A lot of furry stories are furry for the sake of it--all the characters are talking animals but only because why not? Others have humans in em that are super evil and bad because hoomans are like, so evil and bad.

Whatever the story winds up being, you gotta justify having talking animals as characters. 

But I'd say remind the reader that the characters are animals as much as you feel is needed. I've found it kind of nice in a way, because I don't have to repeat names as much when I can default to a species. It really depends on the world you wind up working in. If there are humans and animals, you might need to bring it up more, but if you establish that everyone's an animal, then I don't think it's as required to mention.


----------



## Shetana (Dec 30, 2013)

In my stories I will occasionally mention the species of my characters. I still use phrases like "wags tail" or "extends claws" (and my cat still purrs) to reference that they are anthro critters.  I hope that helps.


----------



## Hooky (Dec 30, 2013)

Conker said:


> That's a good question.
> 
> A lot of furry stories are furry for the sake of it--all the characters are talking animals but only because why not? Others have humans in em that are super evil and bad because hoomans are like, so evil and bad.
> 
> ...





Shetana said:


> In my stories I will occasionally mention the species of my characters. I still use phrases like "wags tail" or "extends claws" (and my cat still purrs) to reference that they are anthro critters.  I hope that helps.


Thanks! I'll keep these points in mind while writing.


----------



## Willow (Dec 30, 2013)

Just like any other story, you should only really reference what the character is when it's important or relevant to the story. There's nothing wrong with occasionally referring to a character by species or pointing out their animal traits (i.e. ears twitching, barking, etc.) but too often people will overload stories with extra details to stress that the character isn't human. 
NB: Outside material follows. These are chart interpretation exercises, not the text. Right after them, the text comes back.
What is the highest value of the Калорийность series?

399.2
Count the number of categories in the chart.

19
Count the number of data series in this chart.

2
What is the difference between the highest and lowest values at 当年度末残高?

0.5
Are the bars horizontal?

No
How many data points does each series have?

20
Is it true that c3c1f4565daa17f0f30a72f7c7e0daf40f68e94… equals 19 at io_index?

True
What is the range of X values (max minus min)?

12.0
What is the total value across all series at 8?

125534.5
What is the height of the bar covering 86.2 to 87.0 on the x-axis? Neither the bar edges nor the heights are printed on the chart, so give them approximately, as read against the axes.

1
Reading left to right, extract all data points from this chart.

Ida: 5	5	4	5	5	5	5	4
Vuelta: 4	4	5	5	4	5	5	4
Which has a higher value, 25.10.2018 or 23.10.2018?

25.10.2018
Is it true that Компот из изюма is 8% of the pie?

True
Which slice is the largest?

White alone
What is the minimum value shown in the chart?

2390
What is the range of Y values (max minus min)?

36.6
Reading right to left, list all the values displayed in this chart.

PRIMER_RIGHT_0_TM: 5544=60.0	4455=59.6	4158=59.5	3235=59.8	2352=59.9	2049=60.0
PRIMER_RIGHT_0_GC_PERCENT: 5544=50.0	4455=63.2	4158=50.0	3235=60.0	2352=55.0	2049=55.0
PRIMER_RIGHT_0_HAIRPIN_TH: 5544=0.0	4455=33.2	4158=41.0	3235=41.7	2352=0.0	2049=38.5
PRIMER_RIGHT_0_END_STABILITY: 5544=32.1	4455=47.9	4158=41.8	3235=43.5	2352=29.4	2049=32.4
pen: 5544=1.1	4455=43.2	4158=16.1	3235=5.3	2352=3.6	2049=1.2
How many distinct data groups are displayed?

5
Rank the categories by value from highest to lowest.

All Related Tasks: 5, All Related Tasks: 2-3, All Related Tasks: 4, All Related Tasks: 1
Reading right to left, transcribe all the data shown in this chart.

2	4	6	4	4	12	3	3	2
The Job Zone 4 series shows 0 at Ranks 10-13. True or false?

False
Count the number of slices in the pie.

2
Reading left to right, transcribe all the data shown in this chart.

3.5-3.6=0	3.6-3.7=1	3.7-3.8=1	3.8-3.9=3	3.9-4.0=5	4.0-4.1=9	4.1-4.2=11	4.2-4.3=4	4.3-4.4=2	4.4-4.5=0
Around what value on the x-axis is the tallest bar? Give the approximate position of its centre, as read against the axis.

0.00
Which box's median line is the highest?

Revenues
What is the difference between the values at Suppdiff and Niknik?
Basically, if you read through your work and a line or a statement seems unnecessary or it starts to feel repetitive, fix it. This is actually just a general rule of thumb for any sort of writing but it's still good to know.


----------



## Tica (Dec 30, 2013)

if the species of the characters has no bearing on the story whatsoever, you might as well just make them human. you should only deviate from the norm in a story for a good storytelling reason, or in such a way that adds to the depth of your characterization.


----------



## Conker (Dec 30, 2013)

Tica said:


> if the species of the characters has no bearing on the story whatsoever, you might as well just make them human. you should only deviate from the norm in a story for a good storytelling reason, or in such a way that adds to the depth of your characterization.


Unless he decides to write a kid's story then it really doesn't matter. Brian Jacques got away with his animal people for pretty much that reason.

But otherwise I agree.


----------



## Zeitzbach (Dec 30, 2013)

Remember that if the Chameleon cannot use camouflage, then there's no point in making the character a chameleon in the first place. If the cat is just as agile as every other species then it's not really a cat.

You can easily tell the reader that this character is a cat if he starts jumping and climbing up wall at very fast speed and tell that this character is a dog if he can smell a hidden stash of cocaine 15 km away or something. Humans can't really do that.


----------



## coso (Feb 6, 2014)

A literary device may be that. You remember the reader that they are animals with sentences like: "he scratched his nose with his paws as he thought", "he showed his sharp claws", "he moved his ears showing his doubt". That's really cool and it forces you to improve descriptions. Good luck!

PD: Sorry for my poor english xD


----------